-- WORK ORDER --
Using the records below, filter out every line that lacks "para" and copy the rest.

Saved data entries
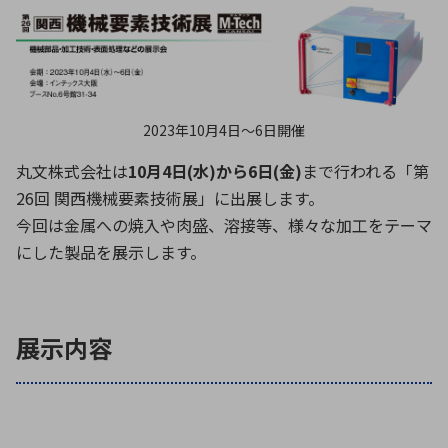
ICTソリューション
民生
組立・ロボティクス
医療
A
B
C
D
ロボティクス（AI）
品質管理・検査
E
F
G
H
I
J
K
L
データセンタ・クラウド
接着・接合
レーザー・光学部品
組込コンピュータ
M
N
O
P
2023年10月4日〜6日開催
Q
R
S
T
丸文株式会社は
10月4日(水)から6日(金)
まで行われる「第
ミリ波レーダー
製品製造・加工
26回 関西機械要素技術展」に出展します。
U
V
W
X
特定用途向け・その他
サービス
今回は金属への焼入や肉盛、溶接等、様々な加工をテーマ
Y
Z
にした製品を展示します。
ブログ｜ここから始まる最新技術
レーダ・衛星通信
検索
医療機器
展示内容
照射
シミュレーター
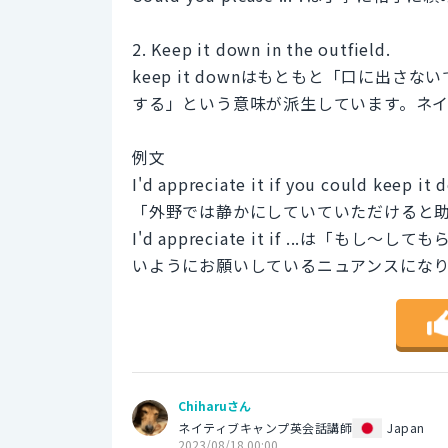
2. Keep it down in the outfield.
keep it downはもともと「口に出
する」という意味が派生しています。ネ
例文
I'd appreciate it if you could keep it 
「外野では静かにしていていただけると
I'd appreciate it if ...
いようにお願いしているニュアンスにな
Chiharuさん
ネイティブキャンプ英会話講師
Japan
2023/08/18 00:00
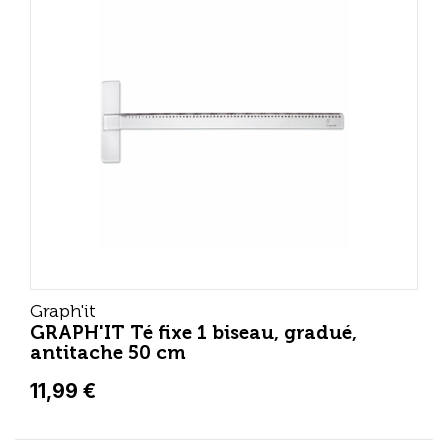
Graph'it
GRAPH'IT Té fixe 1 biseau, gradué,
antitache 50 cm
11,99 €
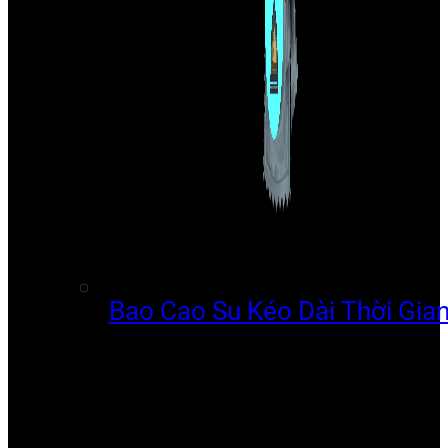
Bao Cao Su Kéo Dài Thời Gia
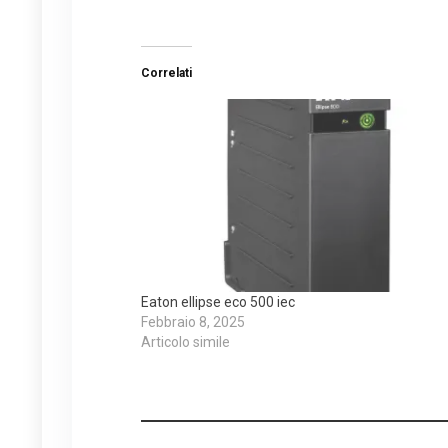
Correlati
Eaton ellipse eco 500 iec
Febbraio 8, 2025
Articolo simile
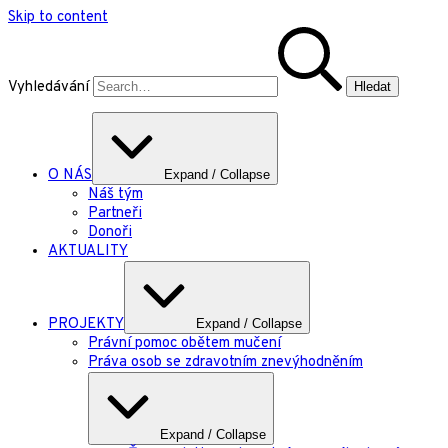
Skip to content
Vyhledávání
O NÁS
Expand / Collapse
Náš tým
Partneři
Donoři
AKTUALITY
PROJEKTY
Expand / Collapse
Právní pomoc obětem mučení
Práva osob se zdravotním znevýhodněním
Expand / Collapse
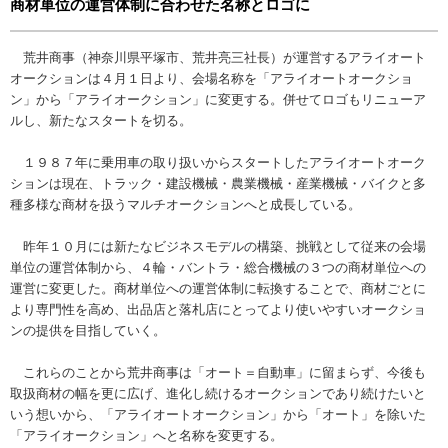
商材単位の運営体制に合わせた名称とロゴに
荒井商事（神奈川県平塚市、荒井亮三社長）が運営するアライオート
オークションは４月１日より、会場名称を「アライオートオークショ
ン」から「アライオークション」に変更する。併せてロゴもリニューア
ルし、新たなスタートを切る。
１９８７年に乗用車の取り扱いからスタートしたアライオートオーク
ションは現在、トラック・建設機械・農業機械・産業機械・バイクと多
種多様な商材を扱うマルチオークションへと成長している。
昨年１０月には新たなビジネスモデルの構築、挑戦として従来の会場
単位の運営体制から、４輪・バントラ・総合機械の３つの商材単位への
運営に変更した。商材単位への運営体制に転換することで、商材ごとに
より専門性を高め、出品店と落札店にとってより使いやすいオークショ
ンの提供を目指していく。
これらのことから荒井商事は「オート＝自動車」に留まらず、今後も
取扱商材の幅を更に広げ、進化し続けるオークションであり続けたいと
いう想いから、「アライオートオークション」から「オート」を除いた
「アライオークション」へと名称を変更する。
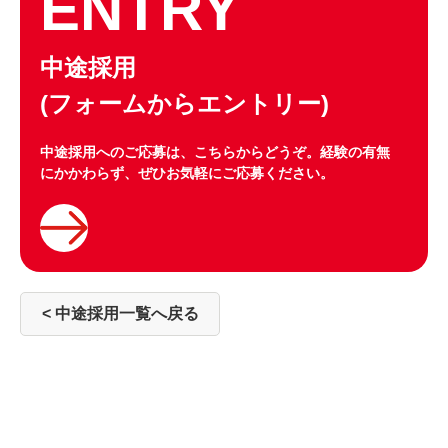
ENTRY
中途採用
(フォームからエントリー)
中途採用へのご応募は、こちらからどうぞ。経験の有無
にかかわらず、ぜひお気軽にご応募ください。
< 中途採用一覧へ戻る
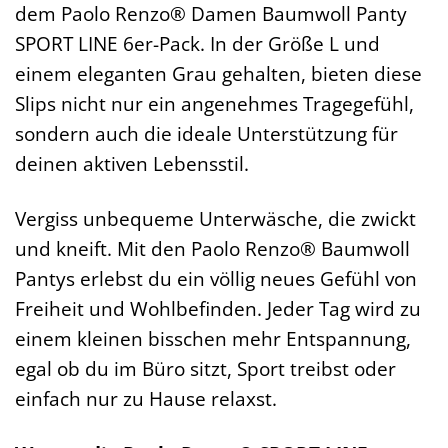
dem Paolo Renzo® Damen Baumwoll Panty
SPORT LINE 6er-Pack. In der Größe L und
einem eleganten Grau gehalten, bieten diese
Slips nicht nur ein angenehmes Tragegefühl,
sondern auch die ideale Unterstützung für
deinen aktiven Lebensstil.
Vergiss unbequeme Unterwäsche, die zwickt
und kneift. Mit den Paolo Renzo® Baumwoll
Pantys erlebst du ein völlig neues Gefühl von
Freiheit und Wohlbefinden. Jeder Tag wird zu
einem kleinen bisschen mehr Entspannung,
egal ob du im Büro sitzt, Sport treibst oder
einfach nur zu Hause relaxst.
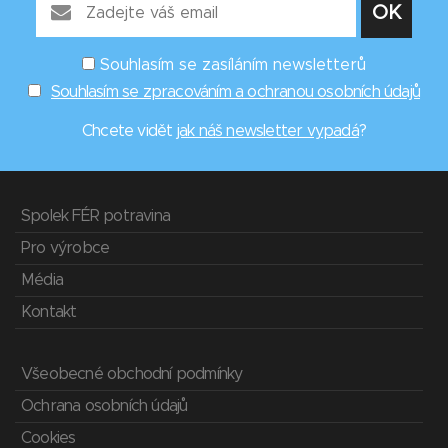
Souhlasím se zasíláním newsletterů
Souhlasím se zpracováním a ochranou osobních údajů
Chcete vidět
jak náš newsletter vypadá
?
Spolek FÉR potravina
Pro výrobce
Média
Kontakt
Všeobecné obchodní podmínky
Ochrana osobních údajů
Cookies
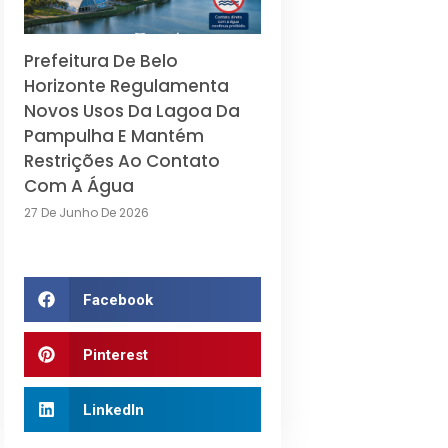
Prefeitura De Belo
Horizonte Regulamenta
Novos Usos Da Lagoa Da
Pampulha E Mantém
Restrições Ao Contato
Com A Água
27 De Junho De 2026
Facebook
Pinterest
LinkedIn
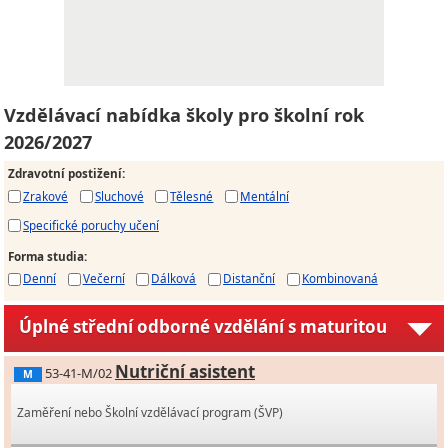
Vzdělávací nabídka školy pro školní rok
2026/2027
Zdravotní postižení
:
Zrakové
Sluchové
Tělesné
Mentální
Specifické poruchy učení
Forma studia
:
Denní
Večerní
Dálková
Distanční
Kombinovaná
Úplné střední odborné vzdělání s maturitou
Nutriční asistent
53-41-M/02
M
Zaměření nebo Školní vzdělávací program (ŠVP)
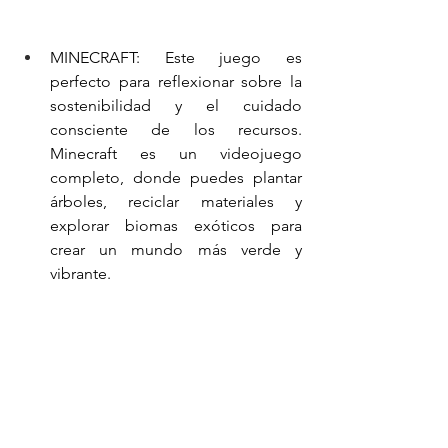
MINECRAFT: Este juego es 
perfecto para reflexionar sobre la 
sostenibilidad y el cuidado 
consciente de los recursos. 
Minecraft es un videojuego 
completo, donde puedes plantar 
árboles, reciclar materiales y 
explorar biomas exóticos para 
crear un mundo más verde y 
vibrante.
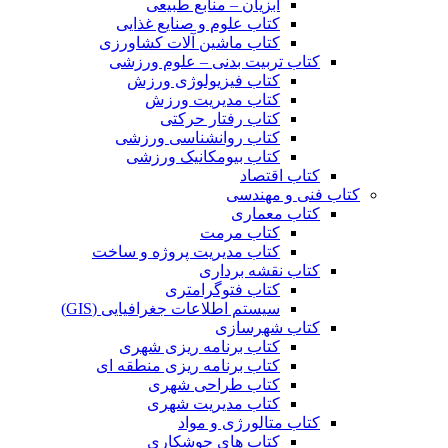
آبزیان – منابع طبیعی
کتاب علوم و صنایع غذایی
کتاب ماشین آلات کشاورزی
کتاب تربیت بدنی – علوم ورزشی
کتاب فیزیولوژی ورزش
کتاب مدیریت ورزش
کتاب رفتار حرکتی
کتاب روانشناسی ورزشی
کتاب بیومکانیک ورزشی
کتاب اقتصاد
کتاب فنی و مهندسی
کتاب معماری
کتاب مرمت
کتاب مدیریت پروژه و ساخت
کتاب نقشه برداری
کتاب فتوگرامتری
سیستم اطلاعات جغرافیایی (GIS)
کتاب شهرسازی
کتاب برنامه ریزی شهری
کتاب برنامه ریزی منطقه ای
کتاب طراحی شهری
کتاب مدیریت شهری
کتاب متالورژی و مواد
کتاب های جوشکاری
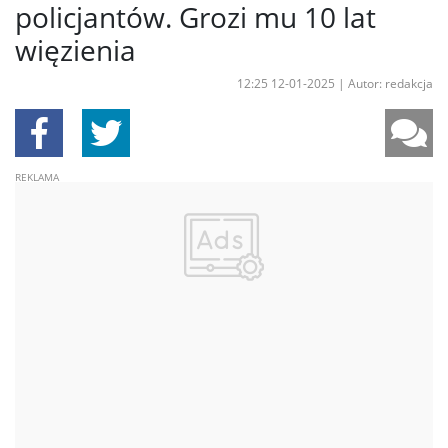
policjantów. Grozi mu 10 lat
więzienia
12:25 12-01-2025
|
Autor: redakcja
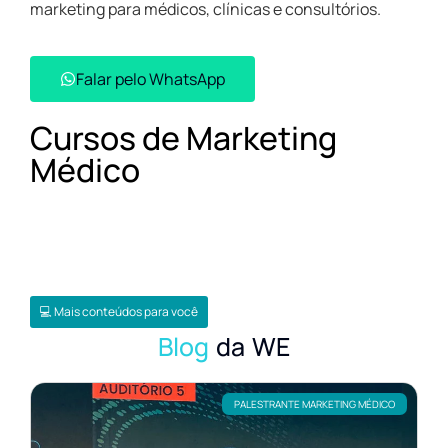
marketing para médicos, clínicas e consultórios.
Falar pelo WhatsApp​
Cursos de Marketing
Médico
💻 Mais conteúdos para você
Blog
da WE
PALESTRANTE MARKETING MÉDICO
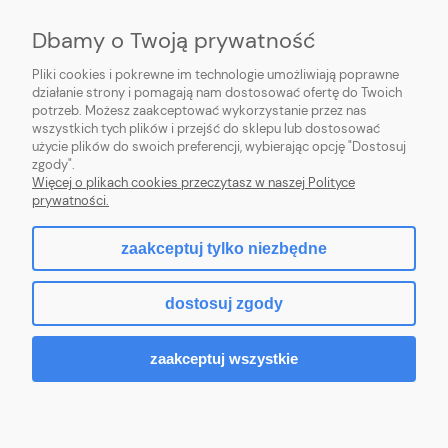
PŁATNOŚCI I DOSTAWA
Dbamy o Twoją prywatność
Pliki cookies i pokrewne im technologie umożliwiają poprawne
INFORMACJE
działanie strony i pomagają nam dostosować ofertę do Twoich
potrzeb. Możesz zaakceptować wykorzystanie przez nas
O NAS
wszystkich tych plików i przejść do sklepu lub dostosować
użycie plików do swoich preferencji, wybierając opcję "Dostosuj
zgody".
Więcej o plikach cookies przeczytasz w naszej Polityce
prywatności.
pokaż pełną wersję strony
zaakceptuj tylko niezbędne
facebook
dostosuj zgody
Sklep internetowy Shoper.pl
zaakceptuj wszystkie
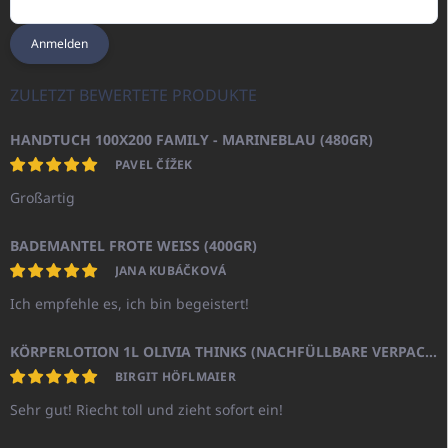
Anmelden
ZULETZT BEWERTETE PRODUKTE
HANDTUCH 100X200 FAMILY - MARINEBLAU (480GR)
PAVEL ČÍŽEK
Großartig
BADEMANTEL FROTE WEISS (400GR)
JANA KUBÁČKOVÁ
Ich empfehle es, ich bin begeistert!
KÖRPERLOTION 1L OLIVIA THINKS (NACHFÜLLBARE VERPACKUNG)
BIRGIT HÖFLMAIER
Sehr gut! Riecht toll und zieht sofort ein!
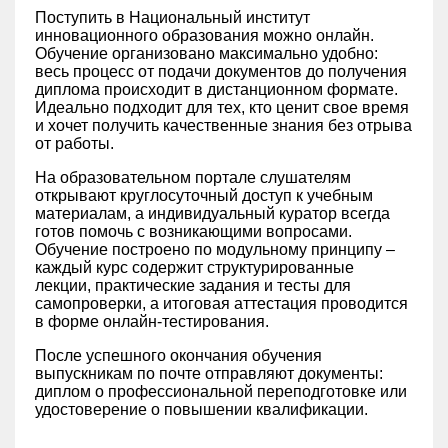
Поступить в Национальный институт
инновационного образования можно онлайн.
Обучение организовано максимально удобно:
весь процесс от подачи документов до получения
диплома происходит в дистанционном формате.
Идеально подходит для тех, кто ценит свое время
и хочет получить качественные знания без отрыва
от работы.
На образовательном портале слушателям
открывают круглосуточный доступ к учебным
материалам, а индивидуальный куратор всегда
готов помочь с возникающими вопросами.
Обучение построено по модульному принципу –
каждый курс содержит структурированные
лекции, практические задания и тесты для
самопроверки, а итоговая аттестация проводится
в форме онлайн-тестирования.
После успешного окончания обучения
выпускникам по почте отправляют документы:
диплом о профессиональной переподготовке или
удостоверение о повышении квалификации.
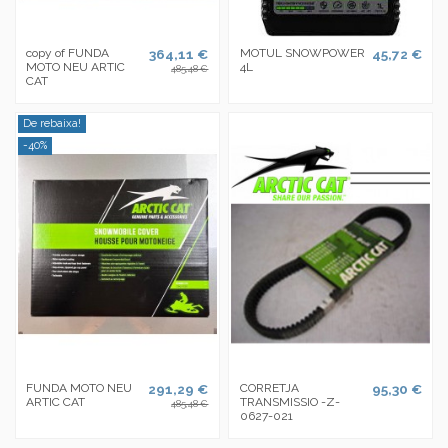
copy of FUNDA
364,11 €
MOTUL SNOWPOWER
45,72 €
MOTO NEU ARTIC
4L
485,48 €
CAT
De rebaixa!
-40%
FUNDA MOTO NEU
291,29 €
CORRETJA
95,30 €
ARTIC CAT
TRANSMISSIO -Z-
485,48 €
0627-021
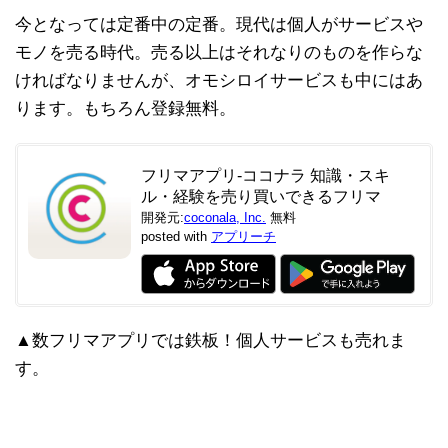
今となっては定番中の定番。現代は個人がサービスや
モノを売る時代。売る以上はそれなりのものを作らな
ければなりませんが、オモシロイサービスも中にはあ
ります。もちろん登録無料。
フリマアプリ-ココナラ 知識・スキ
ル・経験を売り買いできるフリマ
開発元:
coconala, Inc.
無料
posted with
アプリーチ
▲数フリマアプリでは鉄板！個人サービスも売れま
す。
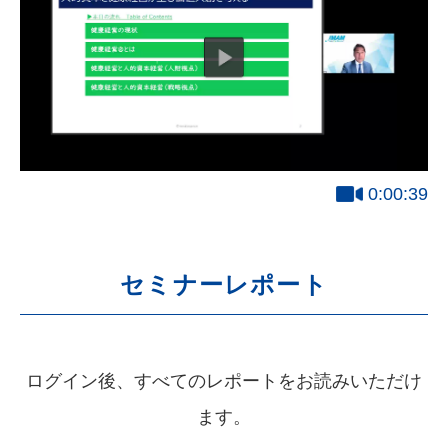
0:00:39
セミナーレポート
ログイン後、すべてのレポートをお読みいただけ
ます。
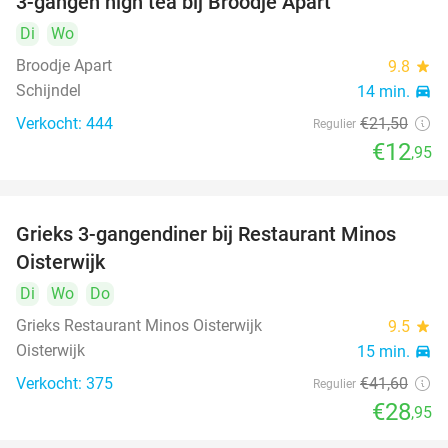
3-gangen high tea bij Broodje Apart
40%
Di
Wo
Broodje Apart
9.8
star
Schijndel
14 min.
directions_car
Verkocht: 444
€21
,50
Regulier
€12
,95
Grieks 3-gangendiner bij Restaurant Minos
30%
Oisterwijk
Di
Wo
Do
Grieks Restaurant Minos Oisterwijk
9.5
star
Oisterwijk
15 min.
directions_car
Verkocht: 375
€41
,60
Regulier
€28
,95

-- EXPECTED OUTPUT --
perfecto para reflexionar sobre la 
explorar biomas exóticos para 
marketing para médicos, clínicas e consultórios.
💻 Mais conteúdos para você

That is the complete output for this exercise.